Scorsese dibuja personajes reales que den sentido a una historia basada en hechos reales. De hecho, el guión que el propio director y Nicholas Pileggi escribieron a partir de la novela de este último, cuenta en tono autobiográfico el relato que de su vida le hizo el auténtico Henry Hill, amparado por el programa de protección de testigos del FBI hasta que, a raíz de la popularidad que le otorgó la película, quiso saborear las luces y la fama e hizo apariciones públicas en la televisión que le supusieron la expulsión del programa de protección.Pequeñas anécdotas ilustran la obsesión del director por aportar un toque realista a su película, como la contratación de verdaderos hampones y pequeños mafiosos como extras y figurantes que aparecían en las escenas de bares y tugurios frecuentados por los personajes de la historia. Curiosamente, fueron contratados con nombres falsos, por lo que los salarios percibidos pasaron a formar parte de la economía sumergida y nunca se conocerá su importe. O la aparición de la madre del propio Scorsese dando vida a la del personaje interpretado por JoePesci (Oscar al Mejor Actor Secundario) en la escena en la que el trío protagonista va a buscar unas palas a su casa para enterrar un cadáver y acaban cenando con la venerable ancianita. El propio Pesci improvisó en otro momento de la película el diálogo en el que le increpa a Ray Liotta (“¿Crees que soy gracioso?”) basándose en una escena que vivió el mismo con un gángster auténtico en un restaurante.

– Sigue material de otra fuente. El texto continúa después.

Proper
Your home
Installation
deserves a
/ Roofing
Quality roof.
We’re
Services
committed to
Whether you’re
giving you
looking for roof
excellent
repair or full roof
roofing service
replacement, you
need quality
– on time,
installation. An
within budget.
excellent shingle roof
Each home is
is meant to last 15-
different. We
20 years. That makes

El terceto de actores protagonistas se completa con un Robert de Niro en su sexta colaboración con Scorsese (aunque no fuera su primera elección) que “bordó” su personaje, alejándolo de clichés y estereotipos, hasta el punto que llegas distinguir en él a un mafioso irlandés, no italiano. En su concienzuda labor de preparación del personaje De Niro llegó a llamar hasta ocho veces al día al auténtico Henry Hill con el objeto de que éste le describiese hasta el más mínimo gesto del Jimmy Conway real.

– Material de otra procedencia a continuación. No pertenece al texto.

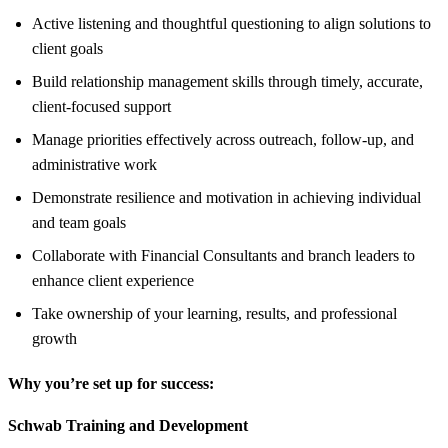
Active listening and thoughtful questioning to align solutions to
client goals
Build relationship management skills through timely, accurate,
client-focused support
Manage priorities effectively across outreach, follow-up, and
administrative work
Demonstrate resilience and motivation in achieving individual
and team goals
Collaborate with Financial Consultants and branch leaders to
enhance client experience
Take ownership of your learning, results, and professional
growth
Why you’re set up for success:
Schwab Training and Development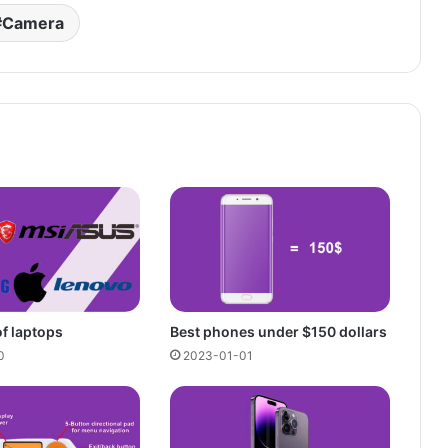
Camera
of laptops
Best phones under $150 dollars
0
2023-01-01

En definitiva “Uno de los nuestros” es, en esencia, la obra de madurez de un director en la que se percibe su mirada nostálgica y sentimental por el barrio de Nueva York que le vió crecer: sus calles, sus gentes, sus sonidos, su música, etc. Y todo ello a través del ojo cinematográfico que se educó con los grandes clásicos del cine norteamericano.